We could also observe that this is true just about everywhere in human civilization: this power of belief.  If we want to understand the world we need to understand this "condition" or characterlogical disposition common to all of us: the capacity to believe in non-empirical and unproven dogma.  For certain details as to the meaning of this condition, see my book: The Art of God: an actual theory of Everything.

Another way to look at this is to understand that we have a personal relationship to that which lives in that particular aspect of the Thought-World to which we have access, and which we sometimes refer to as: our point of view, or world-view.  The nature of this personal relationship is an aspect of our characterlogical disposition, which itself is an aspect of our karma, fate and destiny.  Here is a link to a long essay on the nature of this: The IDEA of the Thought-World. 

The existential question posed by Steiner's works on the "theory of knowledge" is: Are we inwardly free?  Do we create and "possess" knowledge or does knowledge (in the form of beliefs) possess us?  A third way to perceive this is to ask: Before what inner authority do we bow?  Each of us can only know the answer to that question through a process of an empirical study of our own mind.  For each it is individual.  As a consequence, the process of achieving inner freedom before the concept is for each of us also individual.  Rudolf Steiner,   in GA 2 (“The Theory of Knowledge Implicit in Goethe’s World Conception- 1886); GA 3 (“Truth and Knowledge- Steiner’s dissertation - 1892); and, GA 4 (“The Philosophy of Spiritual Activity- 1894), gives us maps, but we have to empirically traverse the actual territory to know it directly and scientifically.

One way to begin is to ask yourself: Who are you?  What are the names you use to describe yourself?  How do you define those "names"?  What makes you, as individual, fit into that name and that description?  How did you become that name and description?  There is no right answer, by the way - just your answer.  Its your path.  If you find yourself having fallen into bondage in some inward fashion, you are the only one that can create for yourself the freedom with respect to this, for which Steiner drew maps with words.

Suppose you say: I am an anthroposophist, or a spiritual scientist, or a Waldorf teacher, or a Catholic, or a Republican, or a mother and so forth.  Several of these would mean some acquaintance with the ideas/concepts of Rudolf Steiner.  A question you could ask: Am I in bondage to any Ideas I have acquired from Rudolf Steiner, or Ideas from my Church, or Ideas from my Political Party?  How would I know that, and so forth.

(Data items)
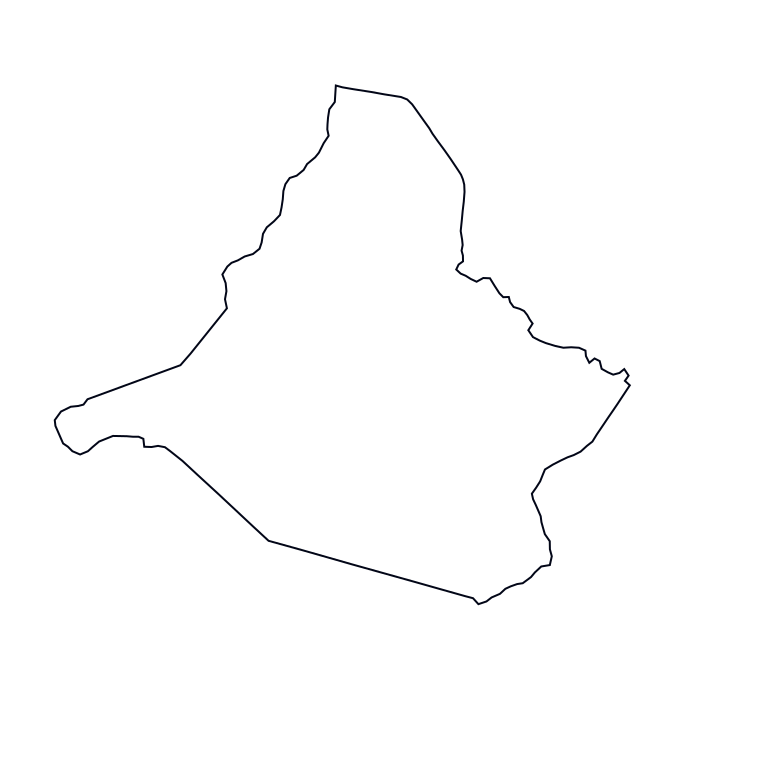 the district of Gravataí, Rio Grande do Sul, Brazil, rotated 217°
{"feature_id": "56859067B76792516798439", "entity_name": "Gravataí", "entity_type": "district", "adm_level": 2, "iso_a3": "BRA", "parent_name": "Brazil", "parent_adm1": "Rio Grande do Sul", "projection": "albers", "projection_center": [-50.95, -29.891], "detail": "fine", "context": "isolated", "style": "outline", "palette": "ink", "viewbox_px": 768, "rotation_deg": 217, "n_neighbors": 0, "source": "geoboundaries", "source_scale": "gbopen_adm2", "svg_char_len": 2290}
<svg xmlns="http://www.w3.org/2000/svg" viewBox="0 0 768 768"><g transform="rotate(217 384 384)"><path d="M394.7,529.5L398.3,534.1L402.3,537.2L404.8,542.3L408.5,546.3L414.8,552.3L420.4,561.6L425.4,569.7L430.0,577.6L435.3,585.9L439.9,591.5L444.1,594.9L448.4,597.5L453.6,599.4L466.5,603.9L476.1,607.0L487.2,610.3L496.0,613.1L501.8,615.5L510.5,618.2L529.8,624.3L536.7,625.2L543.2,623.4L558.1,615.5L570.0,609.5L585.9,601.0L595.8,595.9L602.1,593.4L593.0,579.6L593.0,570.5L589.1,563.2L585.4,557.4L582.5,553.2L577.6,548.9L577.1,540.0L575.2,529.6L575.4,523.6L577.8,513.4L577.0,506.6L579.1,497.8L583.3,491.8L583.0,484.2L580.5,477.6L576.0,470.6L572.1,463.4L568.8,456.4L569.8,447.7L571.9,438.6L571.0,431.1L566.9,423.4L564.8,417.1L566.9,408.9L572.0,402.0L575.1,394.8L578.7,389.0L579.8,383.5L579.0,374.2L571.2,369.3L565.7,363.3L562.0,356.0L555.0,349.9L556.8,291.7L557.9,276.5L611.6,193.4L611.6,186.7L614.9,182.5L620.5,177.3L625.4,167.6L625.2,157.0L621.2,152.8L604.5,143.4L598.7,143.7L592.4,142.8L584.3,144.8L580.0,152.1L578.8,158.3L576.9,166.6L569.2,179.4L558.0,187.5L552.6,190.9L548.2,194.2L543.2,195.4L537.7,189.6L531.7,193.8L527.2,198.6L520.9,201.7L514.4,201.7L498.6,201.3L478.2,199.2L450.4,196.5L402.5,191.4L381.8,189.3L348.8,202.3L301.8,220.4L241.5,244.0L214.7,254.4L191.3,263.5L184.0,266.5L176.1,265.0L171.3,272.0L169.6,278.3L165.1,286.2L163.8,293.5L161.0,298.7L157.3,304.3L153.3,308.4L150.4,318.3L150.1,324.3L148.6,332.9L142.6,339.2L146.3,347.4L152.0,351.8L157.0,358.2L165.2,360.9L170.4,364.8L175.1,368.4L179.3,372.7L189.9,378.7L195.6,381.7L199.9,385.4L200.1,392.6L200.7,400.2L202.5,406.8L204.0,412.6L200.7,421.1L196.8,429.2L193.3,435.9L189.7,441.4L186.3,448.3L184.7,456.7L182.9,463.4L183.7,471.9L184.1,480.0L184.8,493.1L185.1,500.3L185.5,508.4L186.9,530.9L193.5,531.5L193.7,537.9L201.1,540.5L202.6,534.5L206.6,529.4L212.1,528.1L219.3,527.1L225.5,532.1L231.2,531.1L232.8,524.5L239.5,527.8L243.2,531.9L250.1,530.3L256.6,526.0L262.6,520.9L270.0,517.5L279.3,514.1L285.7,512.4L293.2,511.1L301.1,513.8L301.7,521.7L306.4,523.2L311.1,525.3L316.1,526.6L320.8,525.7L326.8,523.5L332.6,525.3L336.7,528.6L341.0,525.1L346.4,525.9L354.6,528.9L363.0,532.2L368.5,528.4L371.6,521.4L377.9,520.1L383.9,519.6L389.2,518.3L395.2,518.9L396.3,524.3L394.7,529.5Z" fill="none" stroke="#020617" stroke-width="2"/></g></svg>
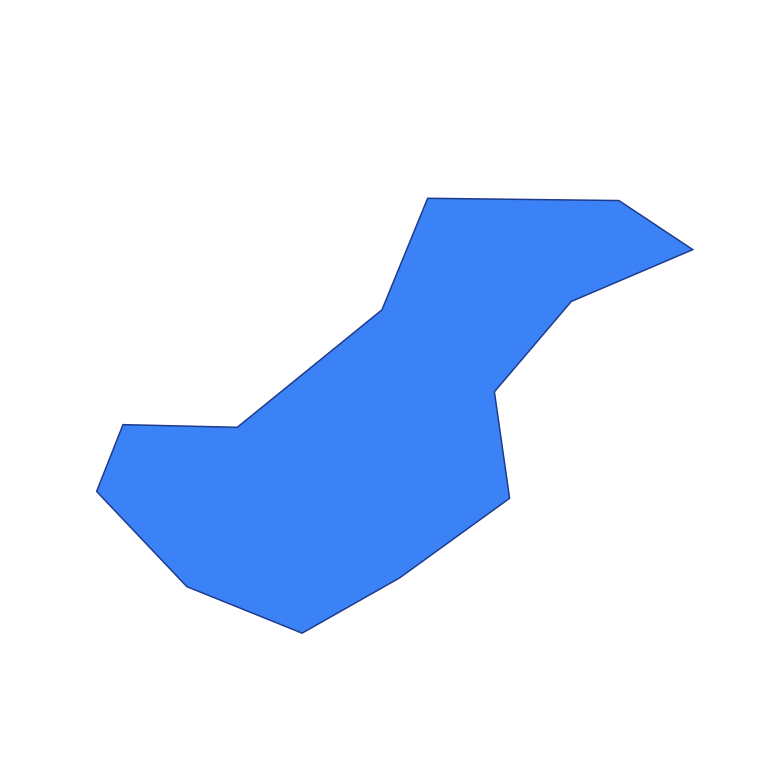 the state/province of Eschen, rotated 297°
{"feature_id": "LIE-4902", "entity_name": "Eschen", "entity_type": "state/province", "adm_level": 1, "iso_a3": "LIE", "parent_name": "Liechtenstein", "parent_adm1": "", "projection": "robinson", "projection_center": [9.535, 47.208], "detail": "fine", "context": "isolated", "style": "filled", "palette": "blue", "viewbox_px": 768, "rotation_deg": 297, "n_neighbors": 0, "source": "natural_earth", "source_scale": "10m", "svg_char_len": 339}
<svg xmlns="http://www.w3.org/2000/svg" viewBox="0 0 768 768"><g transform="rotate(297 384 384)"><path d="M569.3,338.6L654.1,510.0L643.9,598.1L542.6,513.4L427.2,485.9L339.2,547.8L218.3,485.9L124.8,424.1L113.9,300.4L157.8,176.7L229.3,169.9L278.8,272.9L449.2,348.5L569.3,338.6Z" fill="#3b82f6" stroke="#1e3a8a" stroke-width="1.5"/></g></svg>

**Problems to solve**
a. Summarize the passage on belief and inner freedom in two sentences.
b. Write out the passage on belief and inner freedom word for word, starting at "Another way to" and ending at "of the Thought-World.".
c. In the passage on belief and inner freedom, what is the existential question posed by Steiner's works on the theory of knowledge?

**Solutions to the exercise**
a. The capacity to believe in non-empirical and unproven dogma is common to all of us, and understanding it is necessary to understand the world. Steiner's works on the theory of knowledge ask whether we are inwardly free, a question each of us can answer only through an empirical study of our own mind, beginning with questions such as who we are and whether we are in bondage to any ideas we have acquired.

b.
Another way to look at this is to understand that we have a personal relationship to that which lives in that particular aspect of the Thought-World to which we have access, and which we sometimes refer to as: our point of view, or world-view.  The nature of this personal relationship is an aspect of our characterlogical disposition, which itself is an aspect of our karma, fate and destiny.  Here is a link to a long essay on the nature of this: The IDEA of the Thought-World.

c. Are we inwardly free?